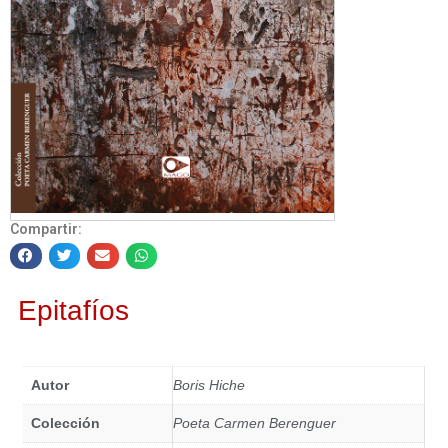
Compartir:
Epitafíos
Autor
Boris Hiche
Colección
Poeta Carmen Berenguer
* * *
Write out the entries above in full and exactly; no pictures.

Compartir:
Epitafíos
Autor
Boris Hiche
Colección
Poeta Carmen Berenguer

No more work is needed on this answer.